Geen regie, wel montage
In vooroorlogs Nederland zijn er welgeteld twee vrouwen geweest die films hebben geregisseerd: Caroline Dommelen - van huis uit actrice - regisseerde begin jaren tien drie films. Revueartiest Adriënne Solser pakte het groter aan: zij richtte haar eigen productiemaatschappij op en regisseerde in de jaren twintig een aantal filmkluchten, waarbij ze ook de hoofdrol voor haar rekening nam.
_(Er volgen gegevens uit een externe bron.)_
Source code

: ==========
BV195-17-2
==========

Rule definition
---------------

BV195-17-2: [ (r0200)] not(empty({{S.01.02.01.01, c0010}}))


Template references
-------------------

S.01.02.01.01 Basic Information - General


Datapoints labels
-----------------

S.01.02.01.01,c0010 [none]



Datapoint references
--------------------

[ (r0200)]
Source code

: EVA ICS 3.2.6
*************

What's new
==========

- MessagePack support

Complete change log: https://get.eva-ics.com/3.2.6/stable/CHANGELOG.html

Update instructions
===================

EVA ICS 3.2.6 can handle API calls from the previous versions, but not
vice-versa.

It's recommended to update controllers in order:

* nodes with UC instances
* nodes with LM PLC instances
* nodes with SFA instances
Maar zij waren uitzonderingen.
Montage had een relatief geringe status, want het werd vaak gezien als werk met weinig artistieke waarde. Dat is te zien aan de credits op de filmrol: van veel films tot medio jaren dertig waren die vaak beperkt tot regie, productie en camera - een enkele keer uitgebreid tot de naam van de decorbouwer.
Montage vereiste geduld en acuratesse – eigenschappen die maakten dat het als een geschikt beroep voor vrouwen werd gezien. Een meer pragmatische overweging was dat het om arbeidsintensief en dus duur werk ging, dat bovendien fysiek niet al te zwaar was. In dat opzicht is het niet vreemd dat vrouwen – goedkope arbeidskrachten - relatief vroeg terechtkwamen op de montageafdeling.
Dat wil niet zeggen dat er geen mannelijke editors waren: integendeel. Het merendeel van de Nederlandse speelfilms uit de jaren dertig wordt door een man gemonteerd: Oscar van Leer, Harry Ankersmit en met name Jan Teunissen hebben veel speelfilms gemonteerd.